Without a “stupid little checklist”* I launched a webinar without reducing my screen resolution, and participants could only see half of my screen. Later that week, I sent an invoice with a mistake in it, because I didn’t have a checklist to remind me to recalculate each line item. And finally, without a checklist to direct my editing, I missed some glaring errors in a document that I was editing for my best-paying client.
All these errors might compromise my credibility, but at least the consequences don’t affect life and death, right? Maybe. Atul Gawande, author of The Checklist Manifesto: How to Get Things Right, shows how checklists save lives in hospital surgical units; surgeons and nurses at Johns Hopkins used checklists for one year in 2001 and saw a drop in the ten-day line infection rate from 11 percent to zero. An extended test was estimated to have prevented 43 infections and 8 deaths, saving $2 million in costs (p. 39).
Since Gawande assumes that anything could go wrong and anything could be missed, he extends his discussion of the benefits of checklists to aviation and construction. And you, my fellow technical communicators, will instantly recognize what Gawande calls “checklists”: they are procedures! For us, this is Tech Writing 101.
Why do checklists work so well in so many industries? “Checklists seem able to defend anyone, even the experienced, against failure in many more tasks than we realized,” Gawande writes (p. 44). But, he points out, many believe that their jobs are just too complicated to be reduced to a checklist.

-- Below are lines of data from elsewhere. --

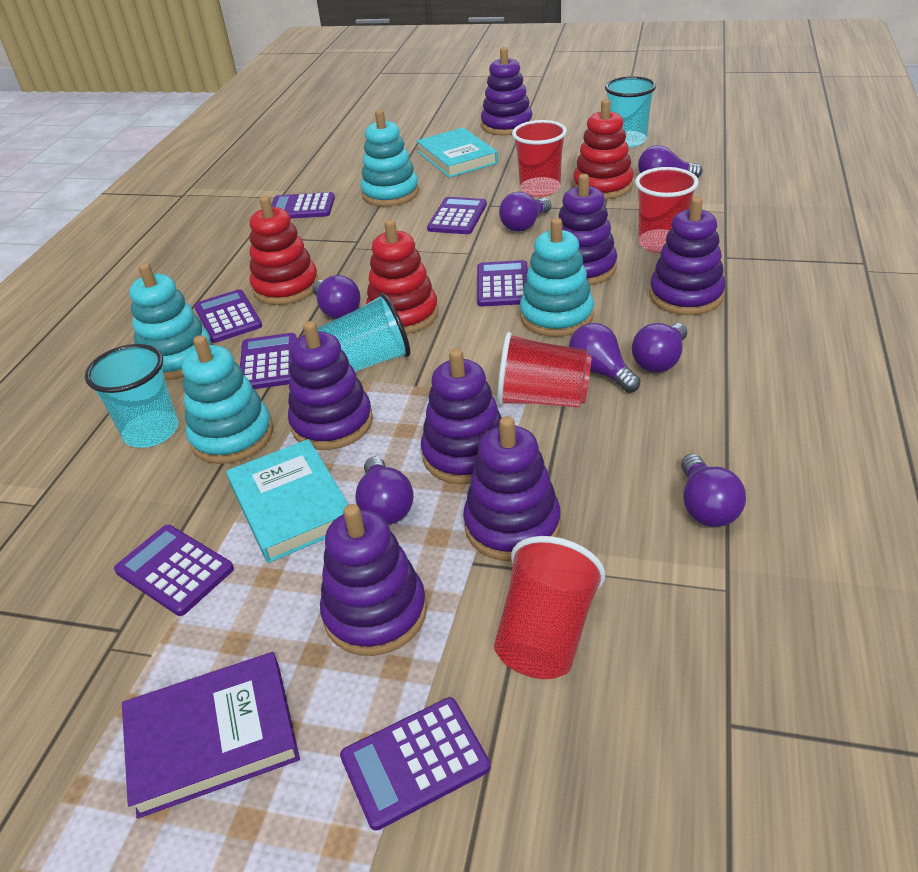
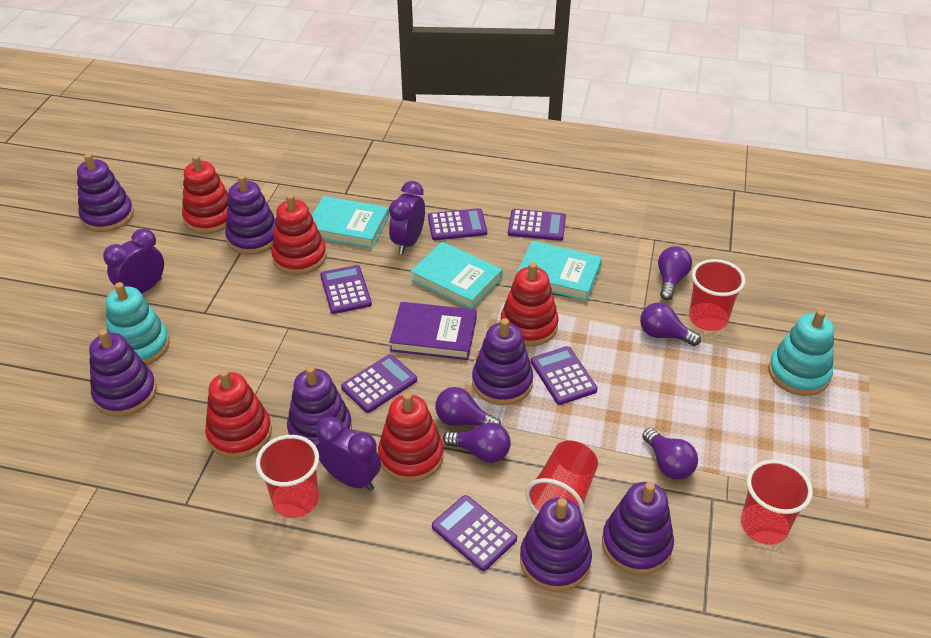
purple calculator: [114,525,234,616] [194,289,262,343] [240,333,297,389] [271,192,335,219] [340,697,491,831] [427,197,487,234] [477,260,528,307] = 7 -> [320,265,372,314] [341,354,417,413] [428,208,487,240] [432,495,517,571] [508,209,566,241] [531,346,598,405] = 6
purple clock: none = 0 -> [103,228,164,294] [316,416,381,491] [389,181,425,254] = 3
purple light bulb: [312,275,361,319] [355,457,414,525] [499,192,552,232] [569,323,641,393] [632,323,687,372] [638,145,702,178] [681,454,746,527] = 7 -> [435,387,501,426] [443,423,511,463] [640,302,701,346] [642,428,698,480] [658,246,692,300] = 5
red stacking toy: [250,196,319,305] [366,219,438,334] [573,99,634,199] = 3 -> [182,155,229,234] [205,370,272,459] [271,194,326,275] [378,392,444,482] [501,262,558,346] = 5
turquoise book: [226,439,349,563] [416,128,498,178] = 2 -> [312,196,389,249] [410,242,502,309] [516,241,602,301] = 3
turquoise cup: [85,344,178,448] [317,293,410,372] [605,76,656,148] = 3 -> none = 0
turquoise stacking toy: [129,263,213,380] [182,335,273,464] [361,110,419,207] [520,218,594,337] = 4 -> [106,282,169,365] [769,309,834,396] = 2

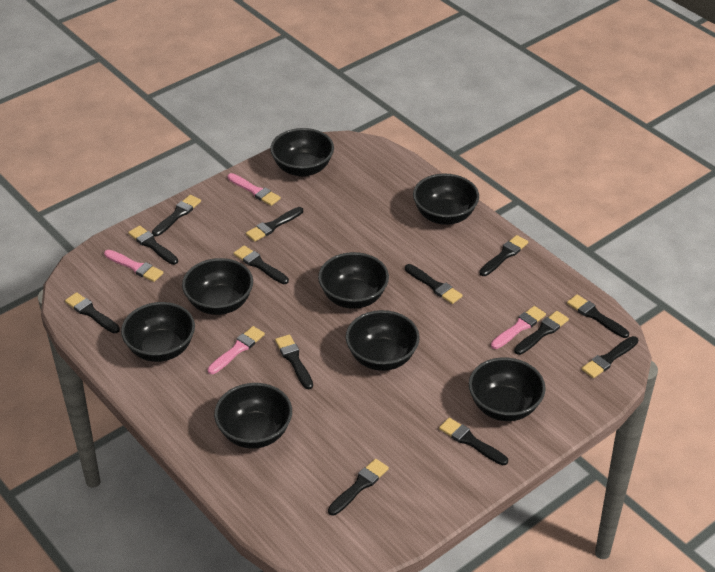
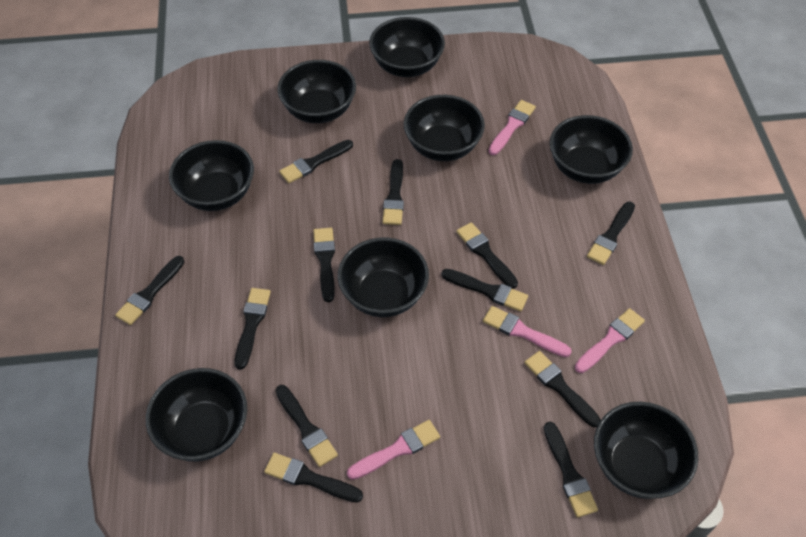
black brush: [65,292,120,333] [128,225,178,265] [152,195,201,236] [234,245,289,284] [246,207,303,242] [275,334,313,389] [328,459,389,516] [405,264,463,304] [439,418,508,465] [479,235,528,276] [514,311,569,355] [567,295,629,338] [582,336,638,378] = 13 -> [115,256,184,325] [235,288,271,370] [264,453,363,502] [276,385,338,467] [279,140,353,183] [313,228,335,302] [382,159,404,225] [441,269,528,312] [456,222,518,289] [524,351,601,427] [544,422,598,518] [587,202,635,265] = 12

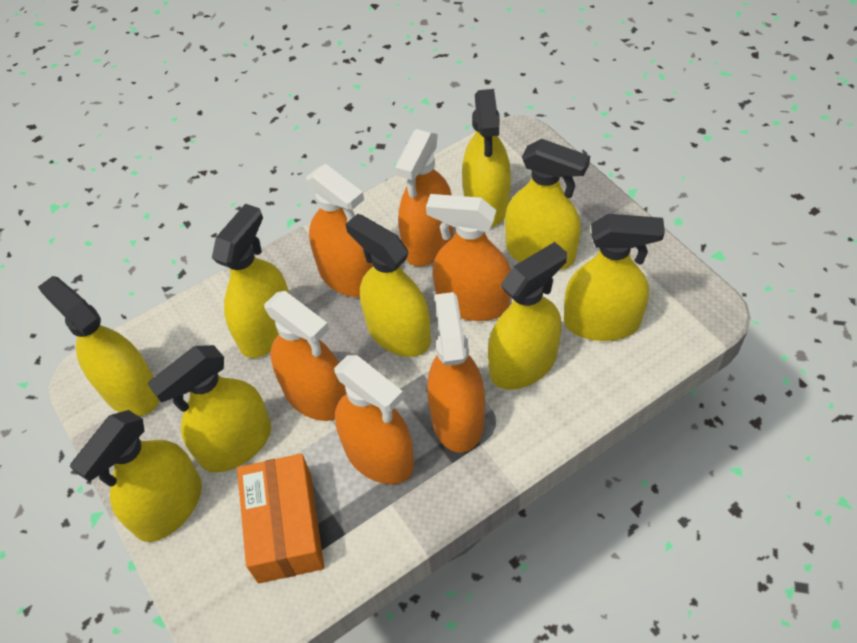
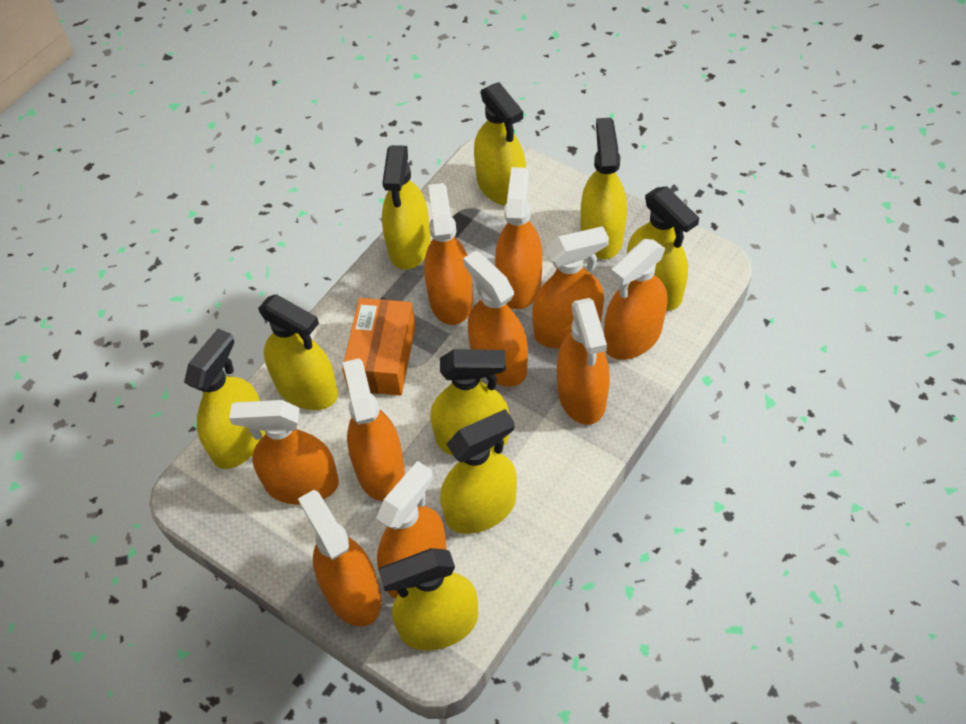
orange spray bottle: [264,291,347,421] [306,164,373,297] [334,355,414,484] [395,129,453,266] [426,194,511,321] [427,292,485,453] = 6 -> [229,400,339,505] [298,490,382,626] [343,358,405,501] [376,461,447,598] [424,183,473,325] [463,251,528,387] [495,167,542,309] [532,226,609,348] [557,298,610,425] [604,239,667,360] = 10

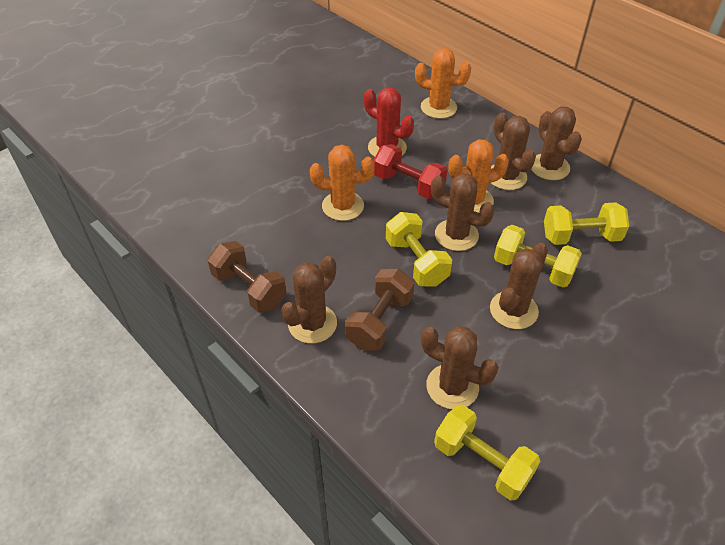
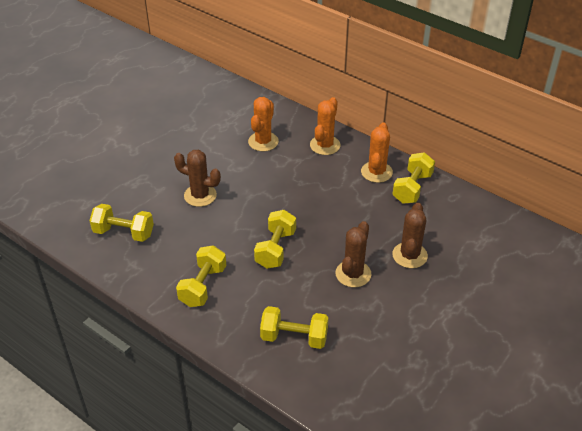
brown cactus: [281,256,337,344] [421,326,499,409] [431,174,495,251] [490,243,548,329] [491,112,536,190] [531,107,582,180] = 6 -> [174,150,221,207] [336,221,371,287] [392,203,428,268] = 3
brown dumbbell: [208,241,287,313] [345,269,414,351] = 2 -> none = 0
red cactus: [364,87,414,157] = 1 -> none = 0
red dumbbell: [373,144,447,199] = 1 -> none = 0
yellow dumbbell: [386,212,452,287] [434,405,540,501] [494,225,582,287] [544,202,629,245] = 4 -> [90,204,154,242] [176,245,226,307] [254,210,296,269] [260,306,329,349] [393,152,435,204] = 5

Not me! As a result of my webinar mistake, I created a checklist/procedure for producing my webinars. I just can’t trust my memory, especially with routine and boring parts of my business. (The actual teaching of webinars is exciting to me, but I’d prefer to race through the mundane technical steps. You can learn more about producing webinars by attending my session “Webinar School” at the Summit on Wednesday, 21 May.) If I carefully check off everything on my list, I end up looking and feeling more professional.
For those who own and operate a business, check out The Checklist Manifesto and give serious thought to documenting your own operations with checklists/procedures to increase your professionalism and save a lot of rework. Of course, creating checklists takes time—but as we all know, “Pay now or pay later!” Technical writers know this in our day jobs or contracts: It’s in our DNA, but I’m not sure the knowledge migrates to our personal and businesses lives. On the other hand, if creating checklists for clients is not a current service line for you, perhaps it could become a new source of revenue.
Today, I use checklists for arranging my travel and for packing. I just built a checklist to make my reviewing of student papers more consistent. And, of course, I grocery shop with—you betcha—a checklist!
*An ironic statement on page 24 of Gawande’s book.